In recognition of Catholic Schools Week, I thought I'd share a little bit of history from the schooling of Matteo Ricci, the great 16th century Italian Jesuit missionary.
When Ricci was about ten, his father enrolled him at the newly founded Macerata Jesuit College in central Italy. According to R. Po-Chia Hsia's A Jesuit in the Forbidden City, this is what Ricci studied there:
The first goal, acquiring knowledge of Latin and Greek, was achieved in a graduated program of Lower Studies beginning with the lowest grammar class and rising through the grades of middle and upper grammar, humanities to rhetoric. In Matteo's seven years at the Macerata Jesuit College, he spent the first years mastering Latin grammar and acquiring the rudiments of Greek syntax. As he graduated into the class of humanities, Matteo had spent two to three years reciting the letters of Cicero and some Roman poets, while learning Greek grammar. Then, a large dose of Latin--Cicero, Caesar, Sallust, Livy, Curtius for prosody, Virgil and Horace for poetry (with indecent verses expurgated of course), and more difficult Greek prose--prepared the student for the class of rhetoric. The intense exercise of memory, through oral declamations and written compositions, was upheld by the rule of Latin conversation among the pupils, except during breaks from the full academic routine, which saw classes in the mornings and afternoons, six days a week, except on feast days.
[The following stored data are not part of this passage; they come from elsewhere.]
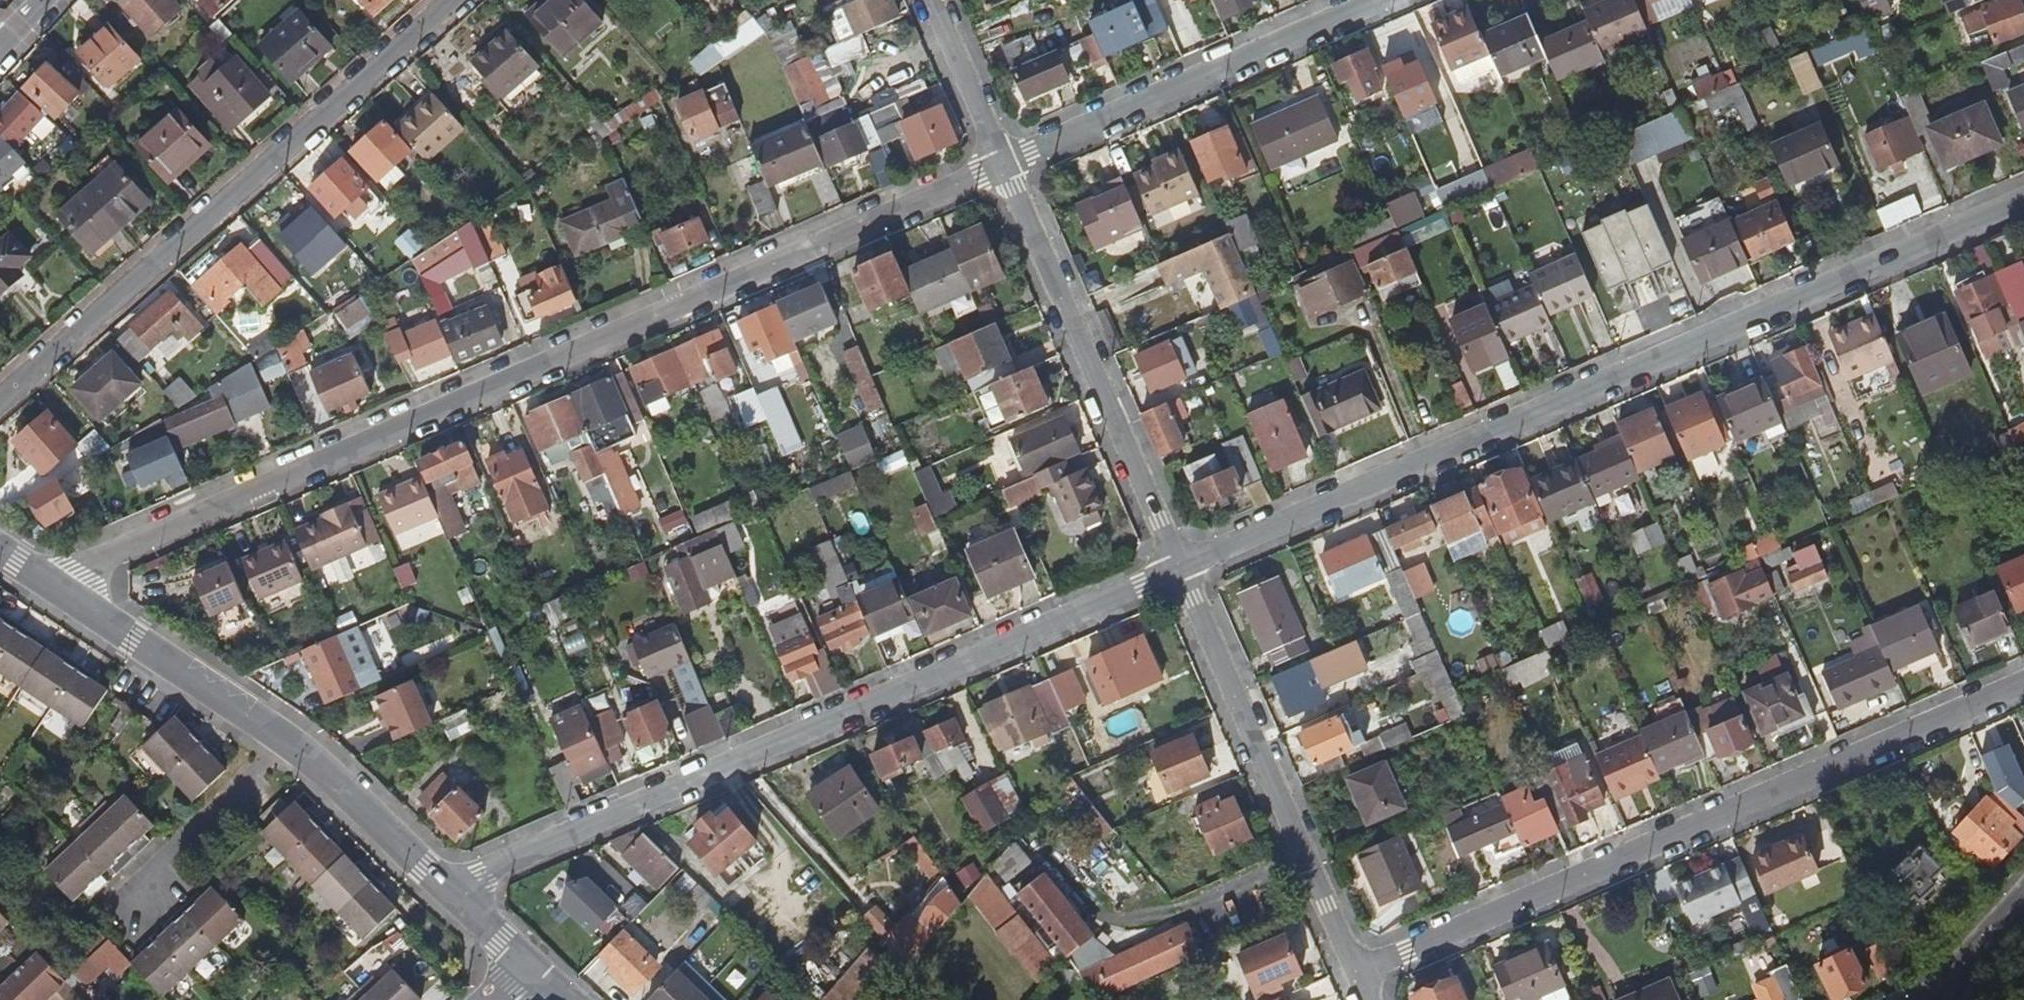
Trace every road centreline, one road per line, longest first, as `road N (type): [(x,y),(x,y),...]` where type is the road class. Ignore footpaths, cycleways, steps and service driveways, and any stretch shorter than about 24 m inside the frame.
road 1 (residential): [(1004,163),(80,577),(67,592)]
road 2 (residential): [(1180,569),(2023,200)]
road 3 (residential): [(448,886),(1180,569)]
road 4 (residential): [(1355,974),(2023,689)]
road 5 (residential): [(0,403),(456,0)]
road 6 (residential): [(67,592),(311,755),(448,886)]
road 7 (residential): [(1004,163),(1180,569)]
road 8 (residential): [(1180,569),(1355,974)]
road 9 (residential): [(1376,0),(1004,163)]
road 10 (residential): [(933,0),(1004,163)]
road 11 (residential): [(1933,999),(2023,902)]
For students in the class of rhetoric, memory became more important than ever, as they were expected to recite long passages of Cicero, as well as perfecting their knowledge of Greek by reading Demosthenes, Plato, Thucydides, Homer, Hesiod, and Pindar, in addition to the Chruch Fathers Gregory Nazianzen, Basil, and Chrysostom. But the heart of Greek learning was Aristotle...
And so it goes. It's astonishing, isn't it?